Data: 2009-03-23 15:59:52
Temat: Re: odstraszacze na psy.
Od: i...@g...pl
Pokaż wszystkie nagłówki
On 22 Mar, 22:50, "adam" <a...@g...pl> wrote:
> > BTW Znajomy mi opowiadal ze jeden gosc ktory ostatnio kupil w
> > okolicy dom mial pretense do swojego bezposredniego sasiada ze jego
> > kot wchodzi do niego na dzialke. Gosc podobno poprosil zeby
> > wlasciciel kota wytlumaczyl kotu za ma nie wchodzic na dzialke tego
> > pierwszego :-)
>
> Ja rozumiem tego goscia. Mi kot sasiada kilkukrotnie wyzarl obias dla
> robotnikow. Nie mozna nic zostawic na wierzchu, bo zaraz tego nie ma.
> Do kota kamieniami oczywiscie nierzucalem, ale z sasiadem pogadalem.
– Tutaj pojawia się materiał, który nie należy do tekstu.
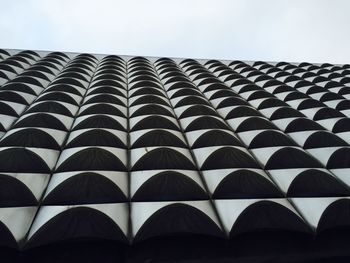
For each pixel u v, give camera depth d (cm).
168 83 3284
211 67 4322
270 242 1155
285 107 2414
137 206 1268
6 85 2455
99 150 1561
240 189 1376
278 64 4653
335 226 1199
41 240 1040
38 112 2009
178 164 1567
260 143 1869
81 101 2517
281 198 1374
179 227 1138
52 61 3753
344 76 3641
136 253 1077
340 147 1806
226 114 2397
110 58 4553
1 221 1069
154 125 2027
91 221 1111
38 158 1480
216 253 1107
> Czy to slon, czy kon, czy tylko niewinny kotek wlasciciel odpowiada za
> niego. Zamierzam stworzyc u siebie mala oaze dla ptakow i nie
> chcialbym, zeby np miejsce dokarmiania bylo lowiskiem dla kota
> sasiada.
> Adam
A co zrobisz z innymi, bezpańskimi kotami? - może i dla nich załóż
oazę... bo inaczej przyjdą na twoje ptaszęta :-D
Czy na tyle jesteś naiwny, aby sądzić, że tylko jeden kot, właśnie kot
sąsiada, Cię odwiedza? - nie będzie ten, to będzie inny.